### TASK MATERIAL
◇ ◇ ◇ ◇ ◇

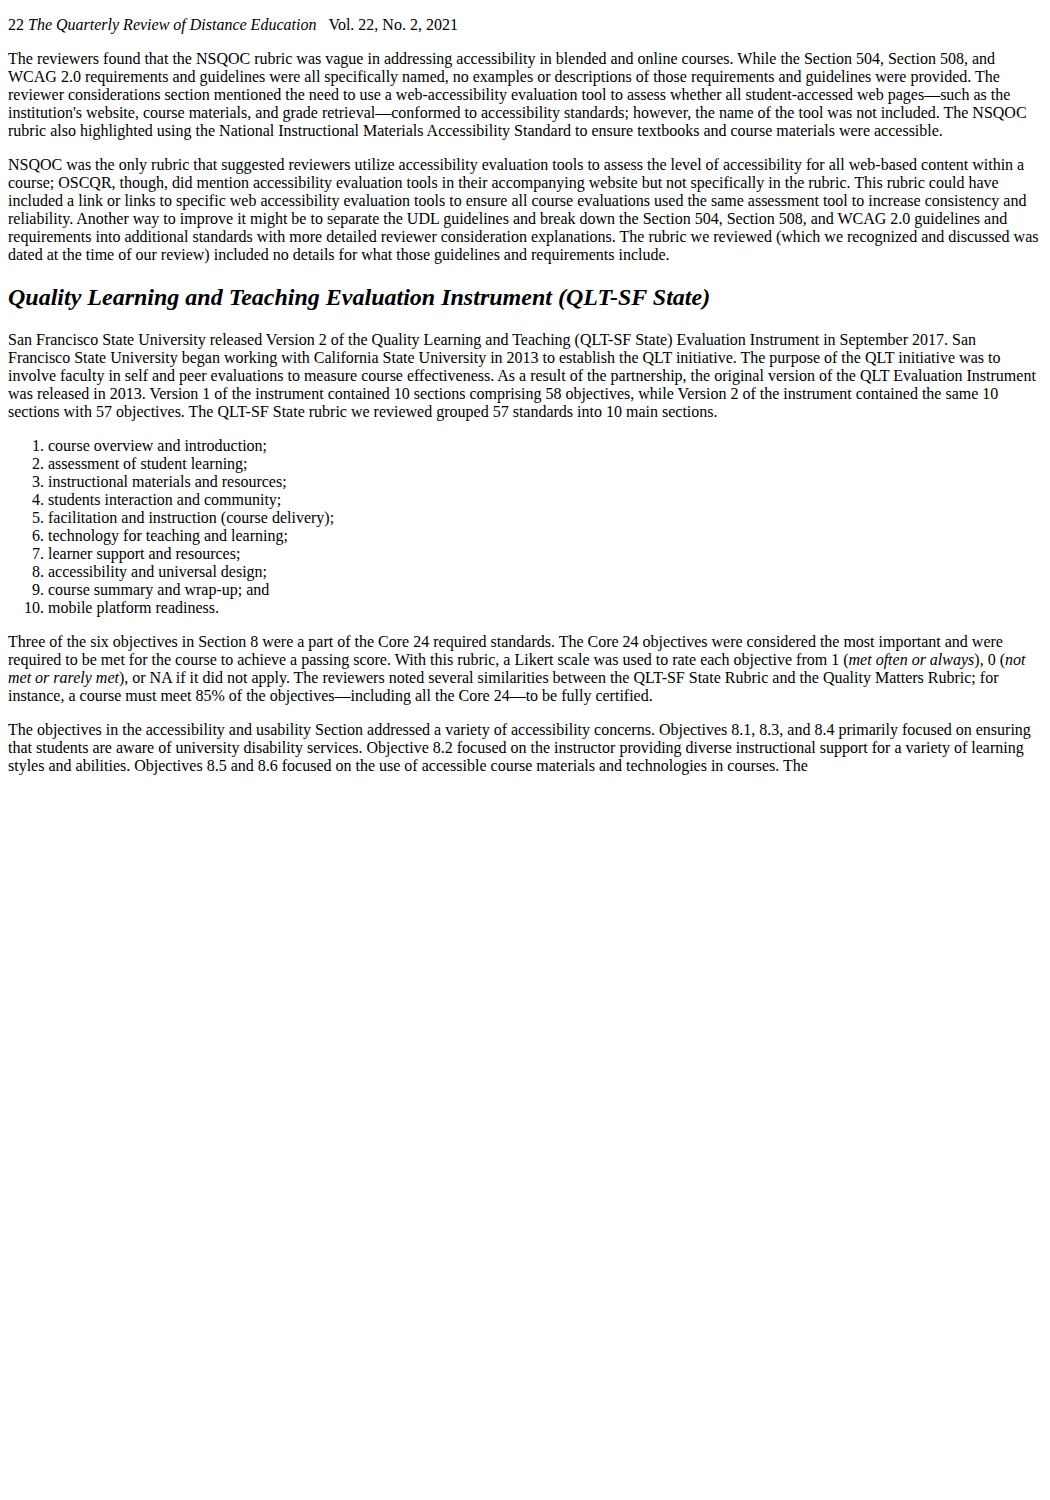22 The Quarterly Review of Distance Education Vol. 22, No. 2, 2021
The reviewers found that the NSQOC rubric was vague in addressing accessibility in blended and online courses. While the Section 504, Section 508, and WCAG 2.0 requirements and guidelines were all specifically named, no examples or descriptions of those requirements and guidelines were provided. The reviewer considerations section mentioned the need to use a web-accessibility evaluation tool to assess whether all student-accessed web pages—such as the institution's website, course materials, and grade retrieval—conformed to accessibility standards; however, the name of the tool was not included. The NSQOC rubric also highlighted using the National Instructional Materials Accessibility Standard to ensure textbooks and course materials were accessible.
NSQOC was the only rubric that suggested reviewers utilize accessibility evaluation tools to assess the level of accessibility for all web-based content within a course; OSCQR, though, did mention accessibility evaluation tools in their accompanying website but not specifically in the rubric. This rubric could have included a link or links to specific web accessibility evaluation tools to ensure all course evaluations used the same assessment tool to increase consistency and reliability. Another way to improve it might be to separate the UDL guidelines and break down the Section 504, Section 508, and WCAG 2.0 guidelines and requirements into additional standards with more detailed reviewer consideration explanations. The rubric we reviewed (which we recognized and discussed was dated at the time of our review) included no details for what those guidelines and requirements include.
Quality Learning and Teaching Evaluation Instrument (QLT-SF State)
San Francisco State University released Version 2 of the Quality Learning and Teaching (QLT-SF State) Evaluation Instrument in September 2017. San Francisco State University began working with California State University in 2013 to establish the QLT initiative. The purpose of the QLT initiative was to involve faculty in self and peer evaluations to measure course effectiveness. As a result of the partnership, the original version of the QLT Evaluation Instrument was released in 2013. Version 1 of the instrument contained 10 sections comprising 58 objectives, while Version 2 of the instrument contained the same 10 sections with 57 objectives. The QLT-SF State rubric we reviewed grouped 57 standards into 10 main sections.
course overview and introduction;
assessment of student learning;
instructional materials and resources;
students interaction and community;
facilitation and instruction (course delivery);
technology for teaching and learning;
learner support and resources;
accessibility and universal design;
course summary and wrap-up; and
mobile platform readiness.
Three of the six objectives in Section 8 were a part of the Core 24 required standards. The Core 24 objectives were considered the most important and were required to be met for the course to achieve a passing score. With this rubric, a Likert scale was used to rate each objective from 1 (met often or always), 0 (not met or rarely met), or NA if it did not apply. The reviewers noted several similarities between the QLT-SF State Rubric and the Quality Matters Rubric; for instance, a course must meet 85% of the objectives—including all the Core 24—to be fully certified.
The objectives in the accessibility and usability Section addressed a variety of accessibility concerns. Objectives 8.1, 8.3, and 8.4 primarily focused on ensuring that students are aware of university disability services. Objective 8.2 focused on the instructor providing diverse instructional support for a variety of learning styles and abilities. Objectives 8.5 and 8.6 focused on the use of accessible course materials and technologies in courses. The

◇ ◇ ◇ ◇ ◇

### REQUIRED WORK
Repeat exactly the lines above from the one with "assessment of student learning;" up to and including the one with "learner support and resources;". No other line belongs in the reply.

### ANSWER SECTION
assessment of student learning;
instructional materials and resources;
students interaction and community;
facilitation and instruction (course delivery);
technology for teaching and learning;
learner support and resources;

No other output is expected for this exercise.